***** DATASET RECORDS

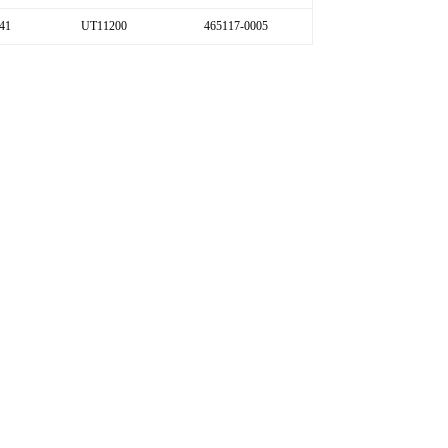
41
UT11200
465117-0005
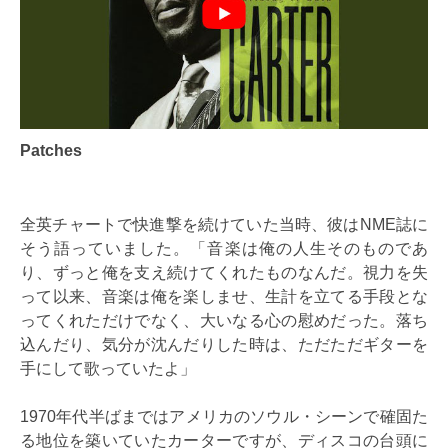
Patches
全英チャートで快進撃を続けていた当時、彼はNME誌に
そう語っていました。「音楽は俺の人生そのものであ
り、ずっと俺を支え続けてくれたものなんだ。視力を失
って以来、音楽は俺を楽しませ、生計を立てる手段とな
ってくれただけでなく、大いなる心の慰めだった。落ち
込んだり、気分が沈んだりした時は、ただただギターを
手にして歌っていたよ」
1970年代半ばまではアメリカのソウル・シーンで確固た
る地位を築いていたカーターですが、ディスコの台頭に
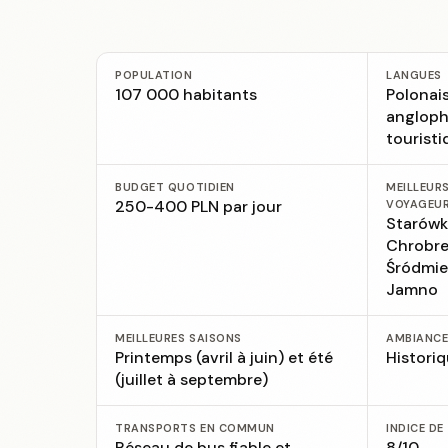
POPULATION
LANGUES
107 000 habitants
Polonai
angloph
touristi
BUDGET QUOTIDIEN
MEILLEUR
250-400 PLN par jour
VOYAGEU
Starówka
Chrobre
Śródmieś
Jamno
MEILLEURES SAISONS
AMBIANC
Printemps (avril à juin) et été
Historiq
(juillet à septembre)
TRANSPORTS EN COMMUN
INDICE DE
Réseau de bus fiable et
8/10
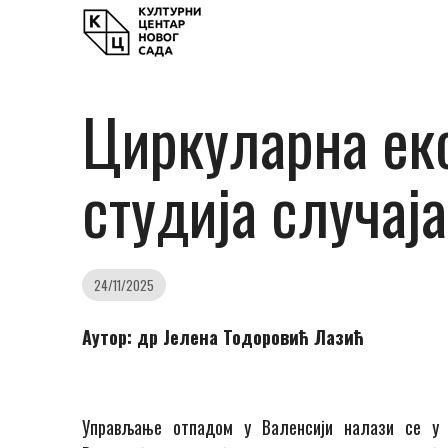
Циркуларна ек
студија случај
24/11/2025
Aутор: др Јелена Тодоровић Лазић
Управљање отпадом у Валенсији налази се у н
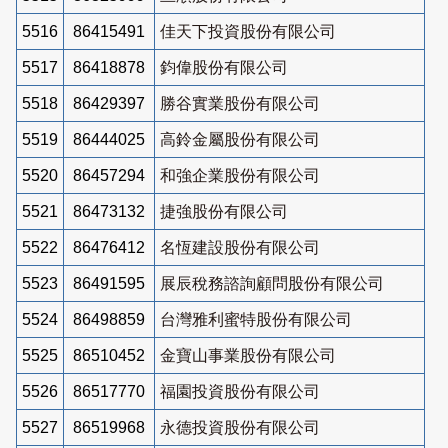
5516
86415491
佳天下投資股份有限公司
5517
86418878
鈞偉股份有限公司
5518
86429397
勝谷實業股份有限公司
5519
86444025
高鈴金屬股份有限公司
5520
86457294
和強企業股份有限公司
5521
86473132
捷強股份有限公司
5522
86476412
名恆建設股份有限公司
5523
86491595
展辰稅務諮詢顧問股份有限公司
5524
86498859
台灣雅利蜜特股份有限公司
5525
86510452
金寶山事業股份有限公司
5526
86517770
福園投資股份有限公司
5527
86519968
永德投資股份有限公司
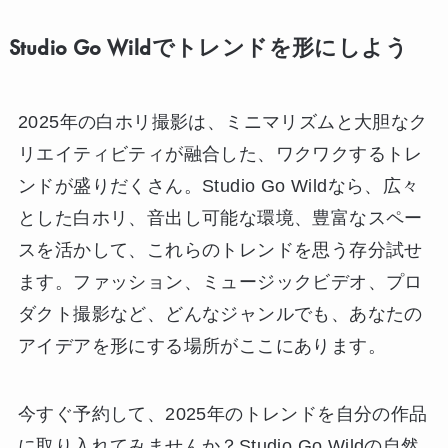
Studio Go Wildでトレンドを形にしよう
2025年の白ホリ撮影は、ミニマリズムと大胆なク
リエイティビティが融合した、ワクワクするトレ
ンドが盛りだくさん。Studio Go Wildなら、広々
とした白ホリ、音出し可能な環境、豊富なスペー
スを活かして、これらのトレンドを思う存分試せ
ます。ファッション、ミュージックビデオ、プロ
ダクト撮影など、どんなジャンルでも、あなたの
アイデアを形にする場所がここにあります。
今すぐ予約して、2025年のトレンドを自分の作品
に取り入れてみませんか？Studio Go Wildの自然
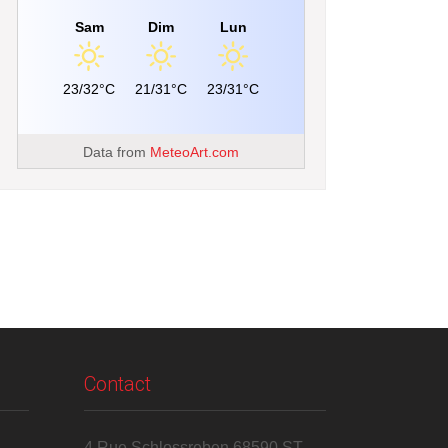
Sam
Dim
Lun
23/32°C
21/31°C
23/31°C
Data from
MeteoArt.com
Contact
4 Rue Schlossreben 68590 ST-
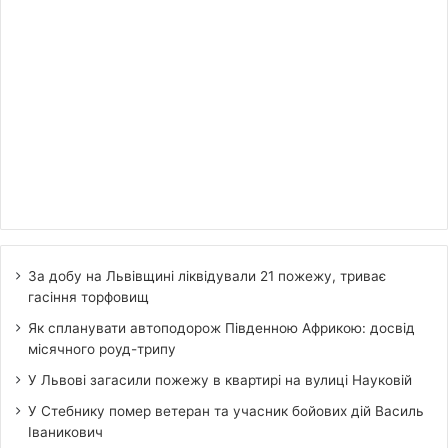
За добу на Львівщині ліквідували 21 пожежу, триває
гасіння торфовищ
Як спланувати автоподорож Південною Африкою: досвід
місячного роуд-трипу
У Львові загасили пожежу в квартирі на вулиці Науковій
У Стебнику помер ветеран та учасник бойових дій Василь
Іваникович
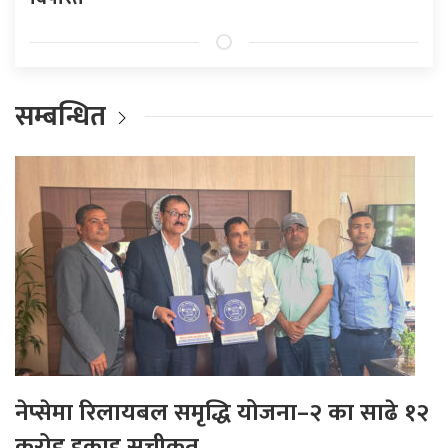
सम्बन्धित
नेप्सेमा रिलायबल समृद्धि योजना–२ का साढे १२
करोड इकाइ सूचीकृत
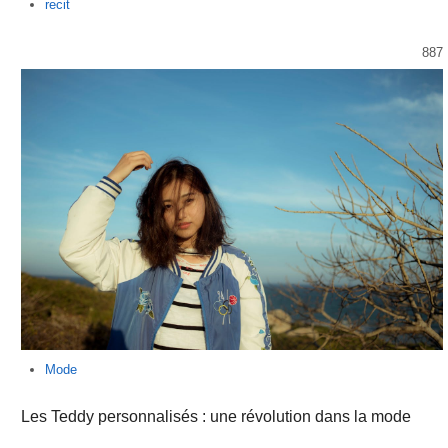
Author
recit
887
Mode
Les Teddy personnalisés : une révolution dans la mode
…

**********

● WORK ORDER: Each record above needs to be retyped exactly, without any pictures.

● RESPONSE TO THIS EXERCISE:
41
UT11200
465117-0005
Patches
全英チャートで快進撃を続けていた当時、彼はNME誌に
そう語っていました。「音楽は俺の人生そのものであ
り、ずっと俺を支え続けてくれたものなんだ。視力を失
って以来、音楽は俺を楽しませ、生計を立てる手段とな
ってくれただけでなく、大いなる心の慰めだった。落ち
込んだり、気分が沈んだりした時は、ただただギターを
手にして歌っていたよ」
1970年代半ばまではアメリカのソウル・シーンで確固た
る地位を築いていたカーターですが、ディスコの台頭に
POPULATION
LANGUES
107 000 habitants
Polonai
angloph
touristi
BUDGET QUOTIDIEN
MEILLEUR
250-400 PLN par jour
VOYAGEU
Starówka
Chrobre
Śródmieś
Jamno
MEILLEURES SAISONS
AMBIANC
Printemps (avril à juin) et été
Historiq
(juillet à septembre)
TRANSPORTS EN COMMUN
INDICE DE
Réseau de bus fiable et
8/10
Циркуларна ек
студија случај
24/11/2025
Aутор: др Јелена Тодоровић Лазић
Управљање отпадом у Валенсији налази се у н
5516
86415491
佳天下投資股份有限公司
5517
86418878
鈞偉股份有限公司
5518
86429397
勝谷實業股份有限公司
5519
86444025
高鈴金屬股份有限公司
5520
86457294
和強企業股份有限公司
5521
86473132
捷強股份有限公司
5522
86476412
名恆建設股份有限公司
5523
86491595
展辰稅務諮詢顧問股份有限公司
5524
86498859
台灣雅利蜜特股份有限公司
5525
86510452
金寶山事業股份有限公司
5526
86517770
福園投資股份有限公司
5527
86519968
永德投資股份有限公司
Studio Go Wildでトレンドを形にしよう
2025年の白ホリ撮影は、ミニマリズムと大胆なク
リエイティビティが融合した、ワクワクするトレ
ンドが盛りだくさん。Studio Go Wildなら、広々
とした白ホリ、音出し可能な環境、豊富なスペー
スを活かして、これらのトレンドを思う存分試せ
ます。ファッション、ミュージックビデオ、プロ
ダクト撮影など、どんなジャンルでも、あなたの
アイデアを形にする場所がここにあります。
今すぐ予約して、2025年のトレンドを自分の作品
に取り入れてみませんか？Studio Go Wildの自然
Sam
Dim
Lun
23/32°C
21/31°C
23/31°C
Data from
MeteoArt.com
Contact
4 Rue Schlossreben 68590 ST-
За добу на Львівщині ліквідували 21 пожежу, триває
гасіння торфовищ
Як спланувати автоподорож Південною Африкою: досвід
місячного роуд-трипу
У Львові загасили пожежу в квартирі на вулиці Науковій
У Стебнику помер ветеран та учасник бойових дій Василь
Іваникович
सम्बन्धित
नेप्सेमा रिलायबल समृद्धि योजना–२ का साढे १२
करोड इकाइ सूचीकृत
Author
recit
887
Mode
Les Teddy personnalisés : une révolution dans la mode
…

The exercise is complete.